Latest revision as of 09:45, 30 August 2017

Video-based face recognition

In the beginning, most of the methods used for video-based face recognition were based on the still-to-still techniques which aimed at selecting good frame and then performed some relative processing. Recently, it took the direction of spatio-temporal representations. Most of the existing systems address video-based face recognition problems using the following steps:

1. Detect a face (face detection)

2. Track the face over time (face tracking). Sometimes, selecting frames containing frontal faces and/or valued cues is necessary

3. When a frame satisfying certain criteria (e.g. size, pose or illumination)is acquired, recognition is performed (face recognition).

Figure 1 shows the process.

Fig.1 Abstraction of the process of video-based face recognition

Online and offline video-based face recognition

  • Now we try to look at two application scenarios investigated by the authors of the current paper. One is to recognize the human face from the video sequence in an online fashion and do not know when the subject will leave or another subject will come in. In this case, we need to know the recognition results up to the current frame immediately. Many online recognition and verification systems of human faces belong to this kind of application, which is called online video. The other scenario is to process the video content offline, like indexing the meeting records or analyzing surveillance videos, where what matters are the recognition results after all the frames of one sequence have been captured. Such scenario is called offline video. Both scenarios are illustrated in Figure 2.
Fig.2 Online and offline video

For the online video, via using a face tracking program, human faces can be tracked while cropping the face region for recognition. With the face tracking, it is possible as well to know whether the current frame and the previous frames belong to the same subject. Here, the idea referred to in the original paper (using majority voting) could be used to get information about which subject is mostly recognized among all the previous frames. As a result, a decision will be made on whether or not the current frame should be used to update the eigenspace.

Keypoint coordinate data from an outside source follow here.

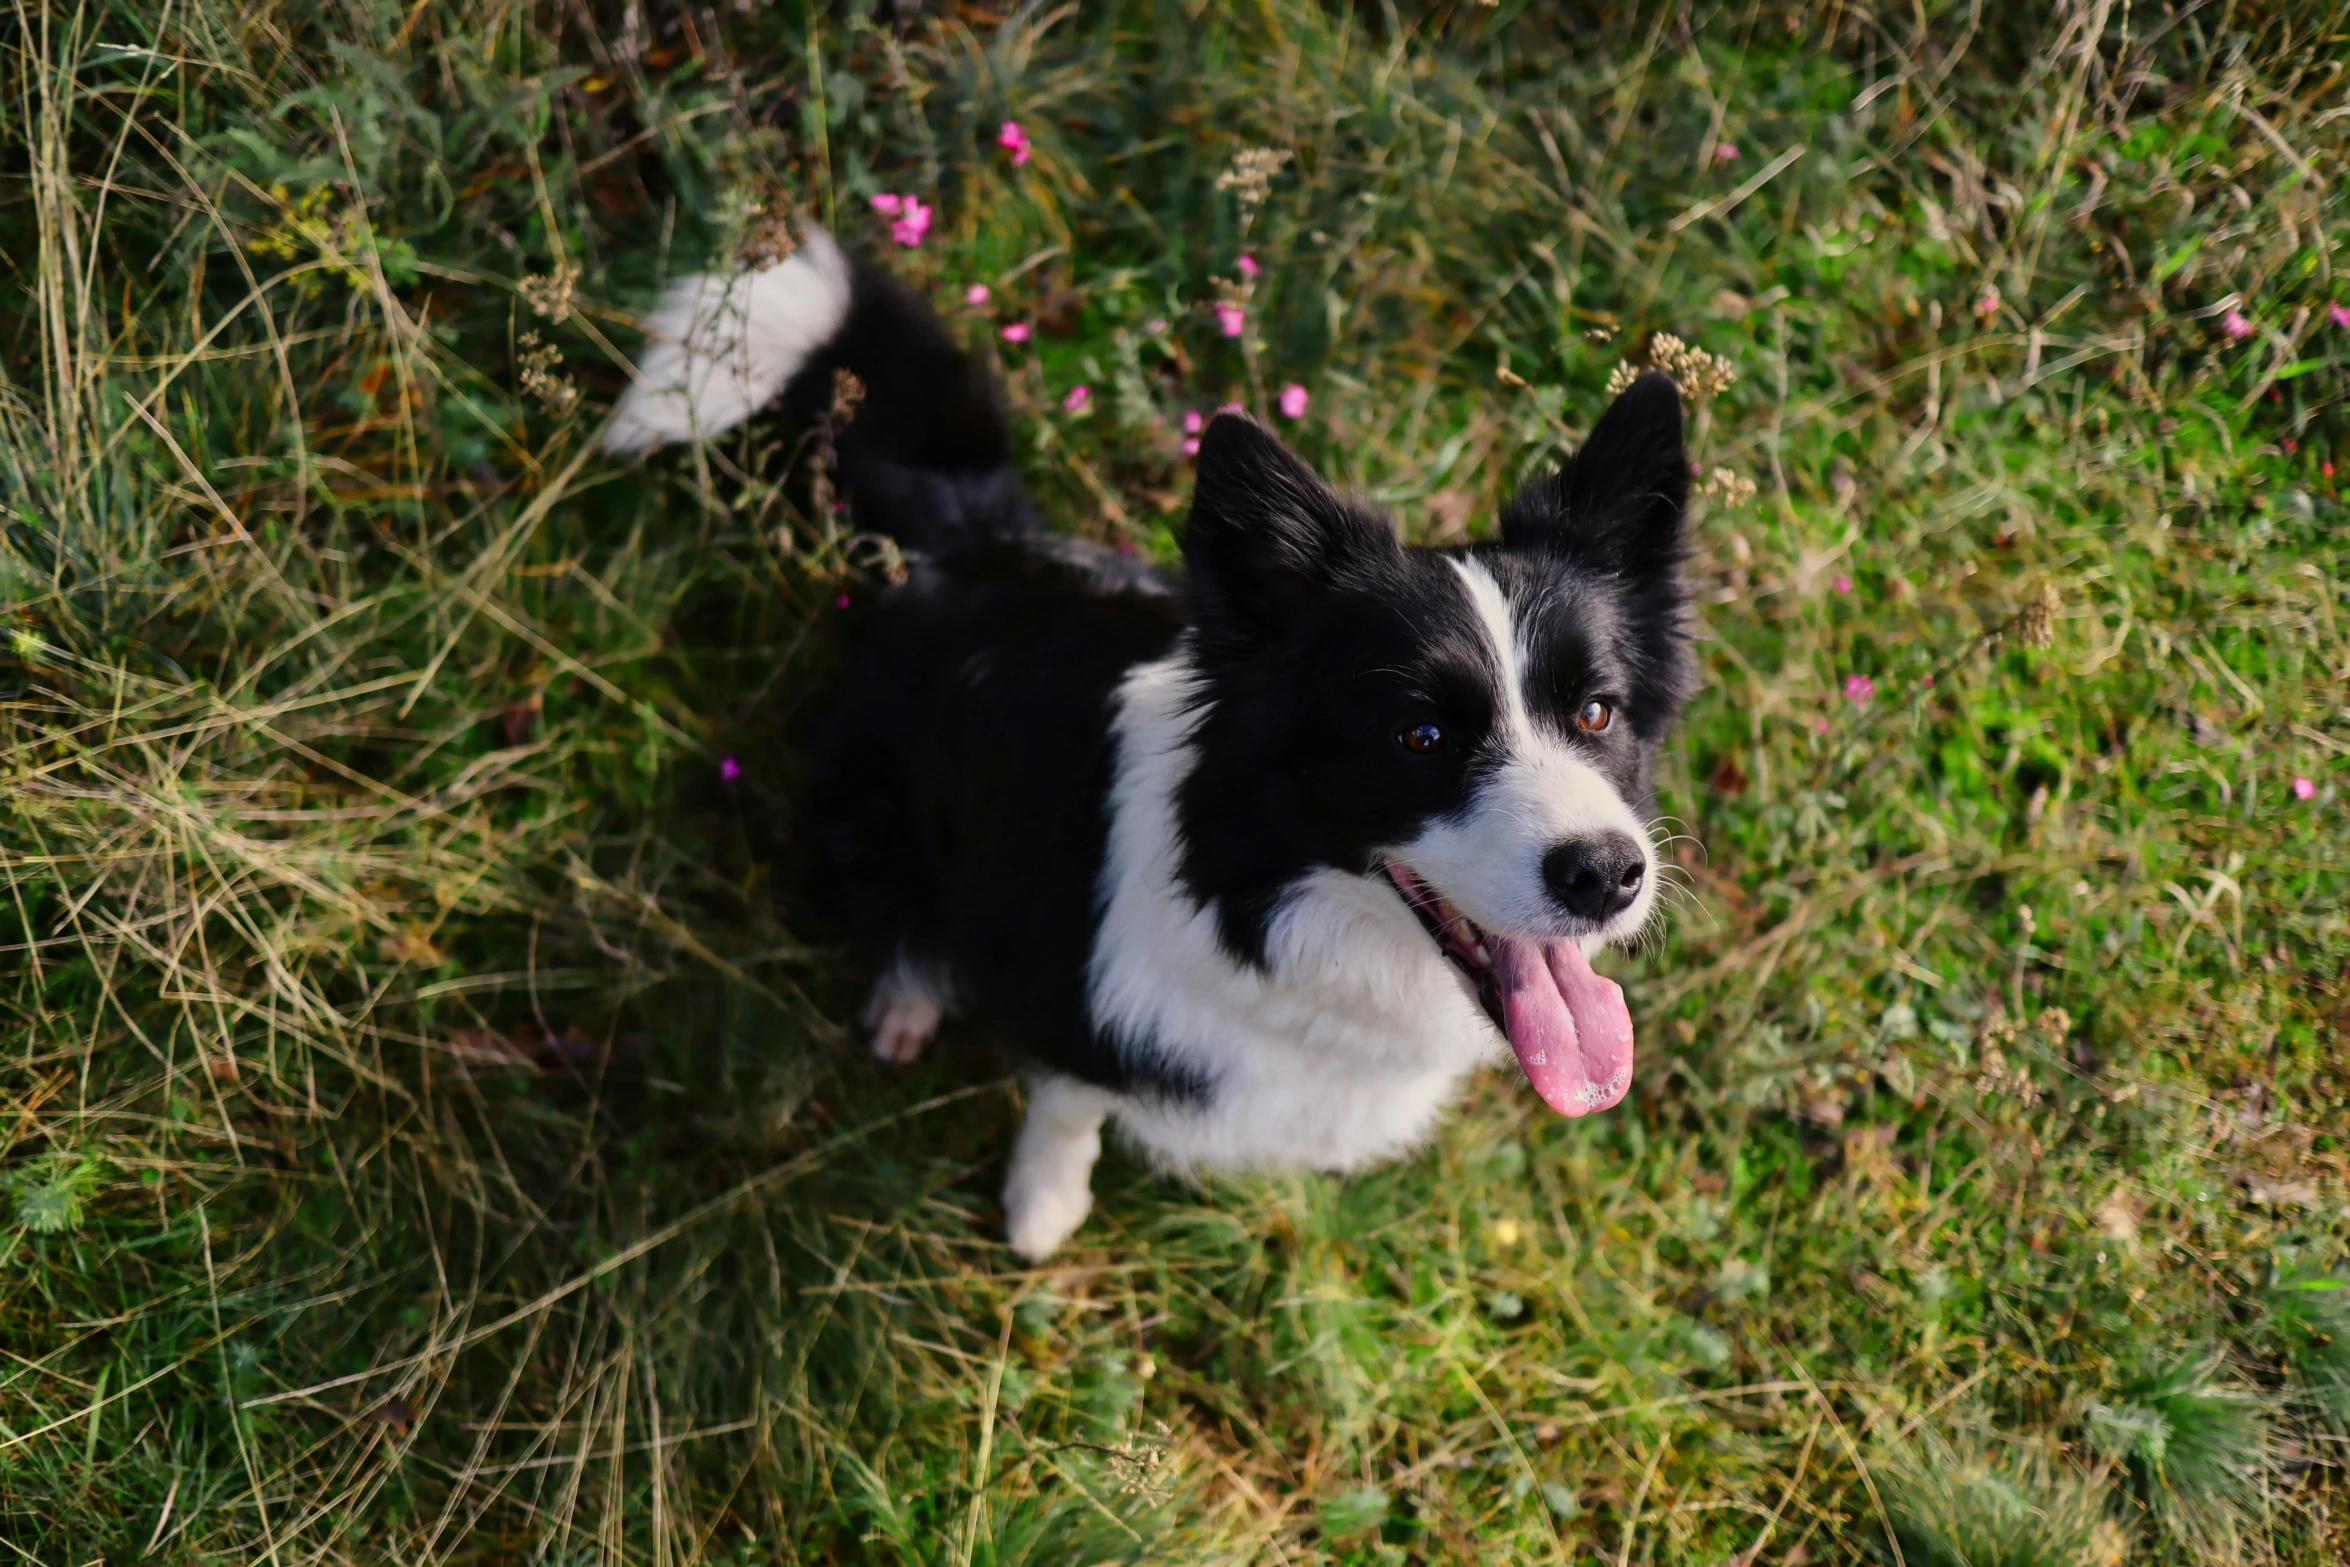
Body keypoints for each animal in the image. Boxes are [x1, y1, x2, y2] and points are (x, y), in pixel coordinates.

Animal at [611, 230, 1691, 1259]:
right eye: (1419, 735)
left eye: (1597, 712)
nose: (1606, 875)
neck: (1261, 914)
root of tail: (975, 542)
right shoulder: (1075, 992)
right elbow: (1067, 1100)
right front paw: (1042, 1206)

For offline video, updating based on majority voting can still be used in processing frames one by one. However, as shown in the third row of Figure 2, once a sequence is done with recognition, all the frames in such sequence could be used to update the eigenspace of the most recognized subject. This is not feasible in online video due to the fact that there is a need to store all the previous frames in one sequence.


Notes

  • There are some issues associated with video-based face recognition systems. One of them is resolution. One of the chief advantages of video over still frames is the potentially better face recognition performance provided by video-based systems. However, videos are usually of low resolution containing faces mostly in non-frontal poses. Use of 3D face models has been suggested as a way to compensate for the low resolution, poor contrast and non-frontal pose.